Merger failed to save Salford lighting firm

DOMESTIC lighting distributor Associated Lighting Group and its subsidiaries have been placed in administration with the loss of 58 jobs in Salford and Leeds.

ALG trades through its two subsidiaries, Leeds-based Ring and Salford-based Trident, and was formed by a merger of the two businesses last September.

The domestic lighting distributor supplies light bulbs and interior and exterior lighting to a number of DIY, supermarket and high street retailers.

The group has made 33 staff redundant at Ring, based on Gelderd Road in Leeds, and 25 at Trident, based on Greengate in Salford. In total, it employed around 123 people.

Hunter Kelly and Charles King of Ernst & Young have been appointed joint administrators of ALG and its subsidiaries.

Mr King said: “Management has been working hard to integrate both businesses, but surplus stock, pressure from creditors and difficult market conditions earlier in the year have ultimately led to our appointment.
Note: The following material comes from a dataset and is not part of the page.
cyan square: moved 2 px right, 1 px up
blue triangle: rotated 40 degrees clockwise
“We intend to continue to trade the business whilst seeking a buyer. The Lighting Factory Shop on Gelderd Road in Leeds remains open for business.”

Following the merger last year, the company’s chief executive David Gutfruend had said that he’d hoped bringing the two struggling firms together would boost sales by 20 per cent.
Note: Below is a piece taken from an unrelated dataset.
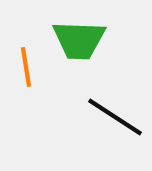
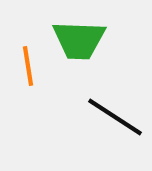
orange line: moved 2 px right, 1 px up
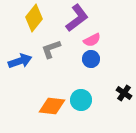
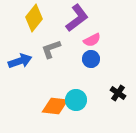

Gutfruend, who had previously been executive chairman at Salford-based Trident, had said the firm intended to boost sales to the social housing sector after receiving backing from Burdale Financial, the trade finance arm of Bank of Ireland.

The last trading figures for the companies as independents showed that Trident made pre-tax profits of £23,000 on sales of £10m in the year to December 2008 while Ring Ltd made pre-tax profits of £2.8m on sales of £34.5m for the year to the end of September 2007.